Rafael’s arms wrap around my waist, and they tighten as if I am keeping him grounded to reality, to the present, and not the times when he felt a piece of himself missing.
“I wish… Sometimes I wish she were here to see how much we tried to keep ourselves together. We are all doing okay, but sometimes I see how we all miss Mum. Sometimes I think I feel her soul lingering and wandering around our home. I miss her a lot. Nothing ever made it better until you came waltzing into my life. It took me a while to realise just how much you are filling that void inside me.”
He turns to me, his eyes filled with emotions, an unspoken torrent of sorrow, hope, and something else I can’t quite place. It’s as if everything he’s been holding back has found an escape, spilling over in a flood that words could never contain.
He sucks in a soft breath, his breathing shaky as is his hand on my hip.
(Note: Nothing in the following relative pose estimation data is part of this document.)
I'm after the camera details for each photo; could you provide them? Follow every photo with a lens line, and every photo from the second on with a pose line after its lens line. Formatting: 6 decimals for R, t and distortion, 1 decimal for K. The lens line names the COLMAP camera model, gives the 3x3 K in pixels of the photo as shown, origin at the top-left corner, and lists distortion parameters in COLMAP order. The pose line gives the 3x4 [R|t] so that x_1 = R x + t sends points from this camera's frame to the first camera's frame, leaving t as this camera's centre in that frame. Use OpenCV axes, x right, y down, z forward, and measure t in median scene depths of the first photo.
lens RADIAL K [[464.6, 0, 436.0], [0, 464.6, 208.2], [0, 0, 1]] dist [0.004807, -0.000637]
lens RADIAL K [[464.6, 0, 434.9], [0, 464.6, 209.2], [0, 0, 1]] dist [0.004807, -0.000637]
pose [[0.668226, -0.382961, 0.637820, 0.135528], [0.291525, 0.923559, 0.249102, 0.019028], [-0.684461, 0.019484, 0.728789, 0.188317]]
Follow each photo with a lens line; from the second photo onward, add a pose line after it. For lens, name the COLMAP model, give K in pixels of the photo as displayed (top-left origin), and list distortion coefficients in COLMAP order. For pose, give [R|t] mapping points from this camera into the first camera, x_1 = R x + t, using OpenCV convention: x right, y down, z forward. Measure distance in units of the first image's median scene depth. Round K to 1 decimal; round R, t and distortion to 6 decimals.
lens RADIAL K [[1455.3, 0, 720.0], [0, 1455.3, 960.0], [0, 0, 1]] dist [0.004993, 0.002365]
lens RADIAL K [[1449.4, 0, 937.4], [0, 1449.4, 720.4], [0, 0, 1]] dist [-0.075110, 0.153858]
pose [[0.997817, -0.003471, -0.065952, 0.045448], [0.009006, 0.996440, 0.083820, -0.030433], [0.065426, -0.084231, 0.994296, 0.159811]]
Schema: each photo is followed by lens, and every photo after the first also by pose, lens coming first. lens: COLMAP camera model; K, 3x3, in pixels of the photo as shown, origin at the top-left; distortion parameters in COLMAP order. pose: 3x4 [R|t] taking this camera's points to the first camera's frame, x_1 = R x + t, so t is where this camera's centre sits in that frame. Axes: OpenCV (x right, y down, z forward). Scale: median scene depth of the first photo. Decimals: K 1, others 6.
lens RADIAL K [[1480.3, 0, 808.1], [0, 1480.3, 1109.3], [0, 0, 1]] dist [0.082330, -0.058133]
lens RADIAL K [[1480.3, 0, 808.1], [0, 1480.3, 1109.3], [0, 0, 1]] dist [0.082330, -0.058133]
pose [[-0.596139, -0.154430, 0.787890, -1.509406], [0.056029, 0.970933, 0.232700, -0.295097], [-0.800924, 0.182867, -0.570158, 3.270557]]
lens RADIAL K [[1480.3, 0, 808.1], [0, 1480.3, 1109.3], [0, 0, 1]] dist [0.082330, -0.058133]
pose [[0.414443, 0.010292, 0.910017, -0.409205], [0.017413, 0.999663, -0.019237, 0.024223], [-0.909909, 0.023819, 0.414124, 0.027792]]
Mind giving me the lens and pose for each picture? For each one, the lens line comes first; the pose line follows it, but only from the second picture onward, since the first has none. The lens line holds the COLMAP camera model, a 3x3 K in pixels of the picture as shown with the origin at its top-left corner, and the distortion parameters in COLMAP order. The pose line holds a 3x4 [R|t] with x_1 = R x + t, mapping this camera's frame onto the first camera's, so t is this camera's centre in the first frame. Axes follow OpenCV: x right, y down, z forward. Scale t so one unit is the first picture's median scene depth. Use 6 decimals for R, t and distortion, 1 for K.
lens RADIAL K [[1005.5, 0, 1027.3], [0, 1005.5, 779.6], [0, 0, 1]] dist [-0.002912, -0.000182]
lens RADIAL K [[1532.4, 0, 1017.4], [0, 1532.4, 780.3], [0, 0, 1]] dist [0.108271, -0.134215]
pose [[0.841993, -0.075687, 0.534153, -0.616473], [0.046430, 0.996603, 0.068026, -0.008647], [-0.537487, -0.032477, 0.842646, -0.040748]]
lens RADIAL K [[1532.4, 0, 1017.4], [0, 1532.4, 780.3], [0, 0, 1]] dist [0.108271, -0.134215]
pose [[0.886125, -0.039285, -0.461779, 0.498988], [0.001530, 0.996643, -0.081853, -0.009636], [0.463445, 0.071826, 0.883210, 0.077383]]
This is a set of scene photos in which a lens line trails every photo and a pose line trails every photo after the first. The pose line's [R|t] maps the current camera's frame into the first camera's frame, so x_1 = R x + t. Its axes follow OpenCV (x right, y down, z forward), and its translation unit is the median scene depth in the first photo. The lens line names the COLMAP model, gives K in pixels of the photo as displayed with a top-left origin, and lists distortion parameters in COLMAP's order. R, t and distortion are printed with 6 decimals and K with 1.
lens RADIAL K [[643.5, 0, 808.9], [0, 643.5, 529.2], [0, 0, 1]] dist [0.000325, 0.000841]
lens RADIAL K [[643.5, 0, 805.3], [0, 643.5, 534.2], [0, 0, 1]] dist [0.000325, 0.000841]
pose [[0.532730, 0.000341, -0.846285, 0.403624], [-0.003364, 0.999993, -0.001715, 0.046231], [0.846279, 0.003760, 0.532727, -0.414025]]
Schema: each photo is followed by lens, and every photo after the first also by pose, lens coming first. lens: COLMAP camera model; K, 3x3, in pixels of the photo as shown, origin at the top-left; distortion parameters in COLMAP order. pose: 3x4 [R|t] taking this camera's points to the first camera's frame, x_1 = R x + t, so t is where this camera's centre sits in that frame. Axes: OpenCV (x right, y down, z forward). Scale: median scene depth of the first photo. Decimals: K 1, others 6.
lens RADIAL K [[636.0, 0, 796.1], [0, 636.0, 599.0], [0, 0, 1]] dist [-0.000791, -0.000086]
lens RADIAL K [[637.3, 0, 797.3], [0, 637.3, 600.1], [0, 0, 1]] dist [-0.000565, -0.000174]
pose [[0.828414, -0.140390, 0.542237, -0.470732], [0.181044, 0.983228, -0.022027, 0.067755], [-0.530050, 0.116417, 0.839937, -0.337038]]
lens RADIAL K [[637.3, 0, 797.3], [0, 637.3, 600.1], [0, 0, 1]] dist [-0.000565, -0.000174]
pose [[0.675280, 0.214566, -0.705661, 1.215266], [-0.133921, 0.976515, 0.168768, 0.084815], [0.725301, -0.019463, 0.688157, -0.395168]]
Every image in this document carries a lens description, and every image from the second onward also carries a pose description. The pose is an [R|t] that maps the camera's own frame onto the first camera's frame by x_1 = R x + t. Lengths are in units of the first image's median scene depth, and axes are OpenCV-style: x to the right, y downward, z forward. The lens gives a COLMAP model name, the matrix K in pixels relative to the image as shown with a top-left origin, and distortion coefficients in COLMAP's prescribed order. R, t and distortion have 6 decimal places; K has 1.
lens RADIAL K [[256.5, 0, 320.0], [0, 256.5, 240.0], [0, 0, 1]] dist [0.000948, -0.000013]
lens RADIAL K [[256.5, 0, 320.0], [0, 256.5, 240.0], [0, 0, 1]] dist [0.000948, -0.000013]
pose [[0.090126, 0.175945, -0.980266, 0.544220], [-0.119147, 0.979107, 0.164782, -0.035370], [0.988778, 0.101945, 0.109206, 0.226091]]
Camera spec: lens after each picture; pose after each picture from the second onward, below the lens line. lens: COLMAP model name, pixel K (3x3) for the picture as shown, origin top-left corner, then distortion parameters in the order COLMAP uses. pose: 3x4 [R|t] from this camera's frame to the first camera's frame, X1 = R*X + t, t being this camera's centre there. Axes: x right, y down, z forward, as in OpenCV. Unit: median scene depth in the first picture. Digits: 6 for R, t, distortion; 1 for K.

“I think this could be why Mikko married Liya. He needed someone, and she did, too. They got together because they understood each other so well, and now I realise exactly why he has been such a fool in love; why, out of all of us, he is the one who feels the most at ease. He found someone to share his pain, his struggles.” Rafael drops his head to my shoulder.
“I found that in you, Venezia. Thank you for being yourself. You’ve mended parts of my heart that you didn’t even know were broken, filled parts you weren’t aware were missing.” Another shuddering breath leaves him.
“Your mum and I both like sunflowers?” I whisper, trying to distract him, to help make his confession a little easier.
Rafael’s arms tighten around my waist, and he pulls me over to his lap, my knees on either side of his hips, hitting the wooden floor. He looks up at me, his hair a mess and a lazy look in his eyes that makes my heart pound.
“Yes, she used to love painting them, too. She named one for me without ever meeting me.”
A smile pulls at my lips. “She loved you way before you were born. She loved you enough to leave pieces of herself behind. She loved you, which is exactly why she was thinking about you, painting for you hoping to meet you not realising how much you would cherish it all,” I whisper, meeting his eyes.